Critics’ Picks

Blizzard 1, 2005.

Blizzard 1, 2005.


Alex Katz

Texas Gallery
2012 Peden Street
February 28–April 8, 2006

A 1996 issue of Artforum features an essay on Alex Katz by (a flagrantly O’Haraesque) Jack Pierson in which the painter is quoted as claiming, “My art is fairly repressed actually.” Though this line may touch upon Katz’s hard-edged realism or earnest figurative subjects, the group of recent paintings on view here flaunts an uninhibited brushstroke and unrestrained scale. The eleven canvases, deemed landscapes by more categorical historians, are atmospheric and quite literally absorbing; the flat Southern sunlight that infuses the gallery’s front room seeps directly into the dense yellow background of Birches , 2002, a ten-and-a-half-foot-tall canvas hung therein. In the main space, five small, loosely rendered studies for waterscapes, forests, and foliage function like stepping stones towards another strikingly huge canvas, 6:30 AM , 2004. Forcing the eye upward, the 132 square feet of near-monochromatic white branches is both impressive and harrowingly void.
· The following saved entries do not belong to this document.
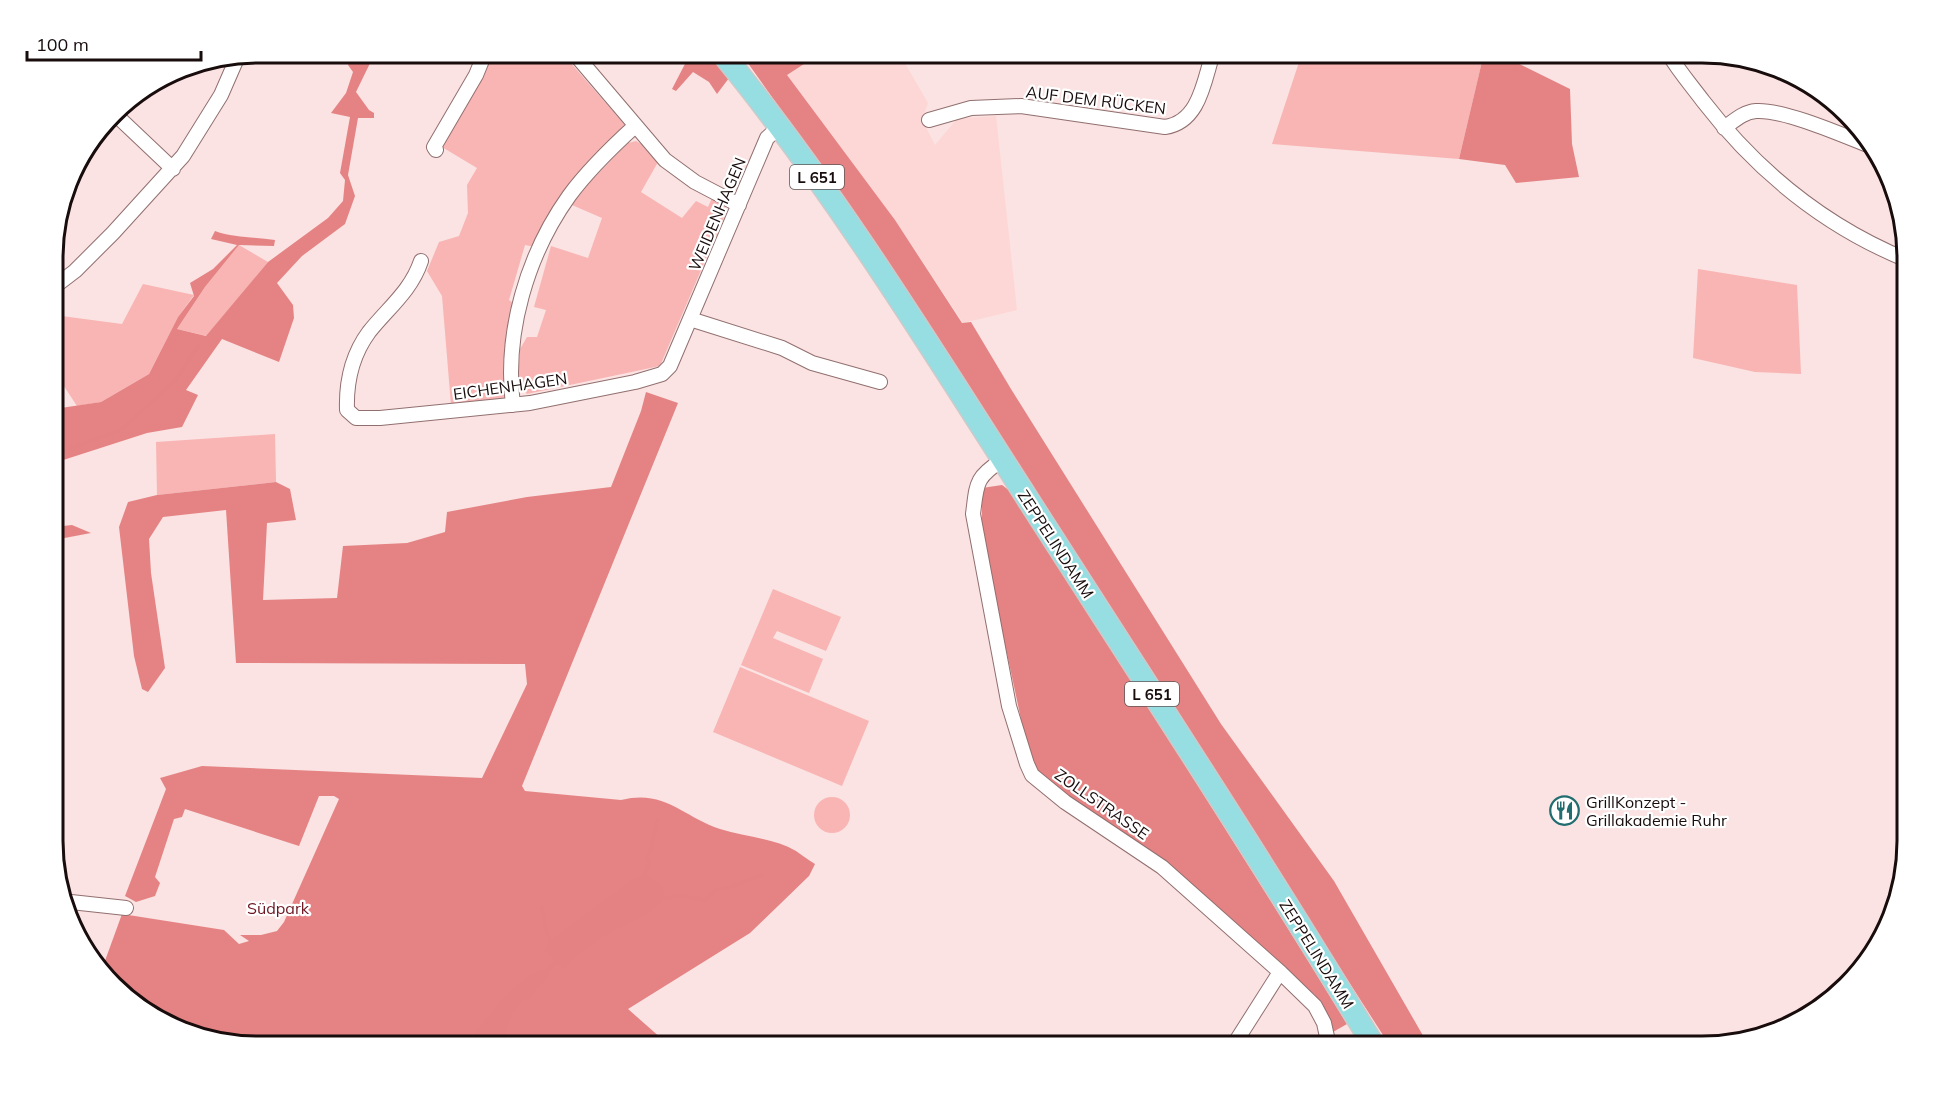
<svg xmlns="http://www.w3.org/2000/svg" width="1960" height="1099" viewBox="0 0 1960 1099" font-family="Mulish,sans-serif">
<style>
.built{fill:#fdd7d6}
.green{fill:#f8b5b4}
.forest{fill:#e58384}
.water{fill:#e48283}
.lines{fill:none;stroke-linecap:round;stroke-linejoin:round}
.stream{stroke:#e48283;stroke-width:4}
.minor-casing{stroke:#916f6f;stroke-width:16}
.primary-casing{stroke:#cccaca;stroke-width:24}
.minor{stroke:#fff;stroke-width:14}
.primary{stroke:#96dee1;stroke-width:21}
.labels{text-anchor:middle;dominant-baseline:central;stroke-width:4.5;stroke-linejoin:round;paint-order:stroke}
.shield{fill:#fff;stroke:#5d5555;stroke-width:1.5}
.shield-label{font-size:15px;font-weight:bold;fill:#180c0c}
.street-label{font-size:16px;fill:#180c0c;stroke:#fff}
.poi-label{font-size:16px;fill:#180c0c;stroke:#fff;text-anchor:start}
.park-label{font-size:16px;fill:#6c1520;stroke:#fff}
.rim{fill:none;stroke:#180c0c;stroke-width:3}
</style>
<rect width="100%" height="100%" fill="#fae3e2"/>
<!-- built -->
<path class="built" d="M822 53H899L928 103 922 120 935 145 957 119 996 116 1017 310 963 323 895 220 786 75Z"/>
<!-- green -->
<path class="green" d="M492 53H562L625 125 622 132 535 247 525 245 509 300 516 305 507 345 505 400 451 405 442 296 427 271 439 242 459 236 468 213 467 185 477 168 442 147Z
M1302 53H1484L1459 159 1272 144Z
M636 141 643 145 658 162 641 192 682 218 696 201 708 207 712 198 725 205 726 212 660 366 527 394 518 382 520 349 527 337H537L546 310 534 307 551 246 588 258 602 218 572 205 589 183 628 143Z
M239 245 268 262 207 336 177 329 205 287Z
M1698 269 1797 285 1801 374 1755 372 1693 358Z
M143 284 194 295 178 317 149 374 101 402 77 406 54 371V315L122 324Z
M275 434 276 482 157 495 156 442Z
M773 589 841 617 826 651 777 631 773 638 823 659 809 693 741 665Z
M740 667 869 721 842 786 713 732Z
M814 815a18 18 0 1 1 36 0a18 18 0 1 1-36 0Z
M932 1036 966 1042 965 1046H930Z"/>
<!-- forest -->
<path class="forest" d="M352 53H375L356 92 369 110 374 113V118H358L348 175 355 196 345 224 302 256 277 283 293 305 294 318 279 362 222 339 186 390 198 395 182 427 147 433 54 463V409L101 402 149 374 178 317 194 296 190 283 213 269 237 245 211 239 215 231C234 238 255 237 275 240L274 246 239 245 205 287 177 329 206 336 268 262 328 218 343 201 345 180 340 173 350 117 331 113 346 93 353 72 348 65Z
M687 53H707L729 78 717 94 709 82 693 72 676 91 672 89 686 62Z
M756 53H821L787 75 895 220 962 323 971 322 1011 389 1221 724 1334 881 1429 1046H1390L869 234 745 59Z
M1484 53H1497L1570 89 1572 144 1579 177 1516 183 1505 165 1459 159Z
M646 392 678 403 522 786 525 791 621 800C665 789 683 817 720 829 745 837 773 838 796 851 802 855 808 860 815 864L809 876 750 933 628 1009 662 1039 682 1046H257L155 1019 102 969 122 914 224 930 239 944 249 941 240 935H261L277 931 284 922 339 799 334 796H319L299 846 185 809 182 817 174 819 155 877 160 883 155 896 136 902 125 896 166 789 160 778 202 766 482 778 527 684 525 664 236 663 226 510 163 517 149 539 151 573 165 668 148 692 142 689 134 656 119 527 128 502 157 495 276 482 290 489 296 520 267 523 263 600 337 598 343 546 407 543 445 532 447 512 527 497 611 487 641 411Z
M1002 485 1014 494C1124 671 1238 846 1347 1024L1333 1032 1315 995 1281 966 1040 778 1028 752 1002 630 982 522V488Z
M72 525 91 533 54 540V527Z"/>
<!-- water -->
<path class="water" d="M645 874 662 886 666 897C651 915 626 924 605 936 590 945 576 955 564 969L543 949 550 940 636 877Z
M544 970 550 975 530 998 523 1000 513 1013 501 1046H473L475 1032 504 997 530 974Z"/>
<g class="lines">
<!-- stream -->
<path class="stream" d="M54 455 122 429 175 381 199 345
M644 877 649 862 647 857 650 852 657 820
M662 898 686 896 705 900 715 890 728 888 762 875
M542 907 546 930 550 940 555 942
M546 971 558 960"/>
<defs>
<path id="minor" d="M574 53 665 160 695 182 739 205
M1668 53C1678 70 1691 85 1703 101 1757 171 1824 226 1907 260
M111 118 117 116 173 169
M929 120 971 108 1021 106 1165 127C1200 122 1204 80 1213 53
M1724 128C1734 121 1743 112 1756 111 1784 109 1847 137 1875 148
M436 150 434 147 476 75 485 53
M421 261C411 291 388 308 369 332 352 355 346 381 347 410L356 418H380L530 403 635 382 662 374 670 366 767 138 780 126
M54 287 75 271 113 233 183 156 221 95 238 56
M690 319 782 348 812 363 880 382
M513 405C504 333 527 255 569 196 588 170 612 147 635 126
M1002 460C975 478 977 483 973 514L1009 706 1027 764 1032 775 1065 802 1162 867 1280 972 1315 1006 1324 1023 1329 1046
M68 904 71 902 126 908
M1233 1046 1280 972"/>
<path id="primary" d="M722 53C836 193 931 348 1029 501 1145 682 1263 862 1374 1046"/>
</defs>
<!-- minor casing -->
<use href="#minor" class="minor-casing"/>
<!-- primary casing -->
<use href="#primary" class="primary-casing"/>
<!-- minor -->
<use href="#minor" class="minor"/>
<!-- primary -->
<use href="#primary" class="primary"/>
</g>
<!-- icons -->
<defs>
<symbol id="restaurant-ring" viewBox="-11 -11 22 22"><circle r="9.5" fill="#fff" stroke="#216d70" stroke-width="1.5"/><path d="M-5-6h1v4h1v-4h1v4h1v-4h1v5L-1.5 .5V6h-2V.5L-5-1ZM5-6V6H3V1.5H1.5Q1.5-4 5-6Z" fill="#216d70"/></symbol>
</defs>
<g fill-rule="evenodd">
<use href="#restaurant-ring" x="1548" y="794" width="33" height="33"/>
</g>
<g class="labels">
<!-- shield labels -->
<g class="shield">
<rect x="790" y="165" width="54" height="24" rx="4.5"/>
<rect x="1125" y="682" width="54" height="24" rx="4.5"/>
</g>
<g class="shield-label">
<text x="817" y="177">L 651</text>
<text x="1152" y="694">L 651</text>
</g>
<!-- street labels -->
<g class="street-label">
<text transform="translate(1096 100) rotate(7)">AUF DEM RÜCKEN</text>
<text transform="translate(717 214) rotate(-67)">WEIDENHAGEN</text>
<text transform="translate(510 386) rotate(-8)">EICHENHAGEN</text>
<text transform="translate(1056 544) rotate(57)">ZEPPELINDAMM</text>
<text transform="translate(1102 804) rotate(35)">ZOLLSTRASSE</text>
<text transform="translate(1317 954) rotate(58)">ZEPPELINDAMM</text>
</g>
<!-- poi labels -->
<g class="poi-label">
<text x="1586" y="802">GrillKonzept -<tspan x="1586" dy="18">Grillakademie Ruhr</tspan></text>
</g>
<!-- park labels -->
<g class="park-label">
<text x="278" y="908">Südpark</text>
</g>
</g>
<!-- crop -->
<path d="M0 0H1960V1099H0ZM258 63H1702A195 195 0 0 1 1897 258V841A195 195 0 0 1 1702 1036H258A195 195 0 0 1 63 841V258A195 195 0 0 1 258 63Z" fill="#fff" fill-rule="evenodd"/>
<path class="rim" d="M258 63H1702A195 195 0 0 1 1897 258V841A195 195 0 0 1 1702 1036H258A195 195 0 0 1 63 841V258A195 195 0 0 1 258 63Z"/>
<!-- scale -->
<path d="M27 51v9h174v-9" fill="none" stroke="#180c0c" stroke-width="3"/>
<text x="36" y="51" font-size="18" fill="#180c0c" stroke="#ffffff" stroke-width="4.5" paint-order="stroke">100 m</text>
</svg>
In this space, the most engaging canvases are not Katz’s immense treetops or bucolic fields, but two muted, gray color fields, Blizzard 1 and Blizzard 2, both 2005. More approachable in size, this cool diptych depicts an arguably urban skyline at two nighttime moments. In each image, a tier of scattered rectangular windows are illuminated by a warm interior light; the saturated glow of the first scene becomes hazy in the second, defining a passage of time and narrating the mounting storm. Through this so-called “turn to landscape,” Katz has softened his line and reduced figuration to mere traces.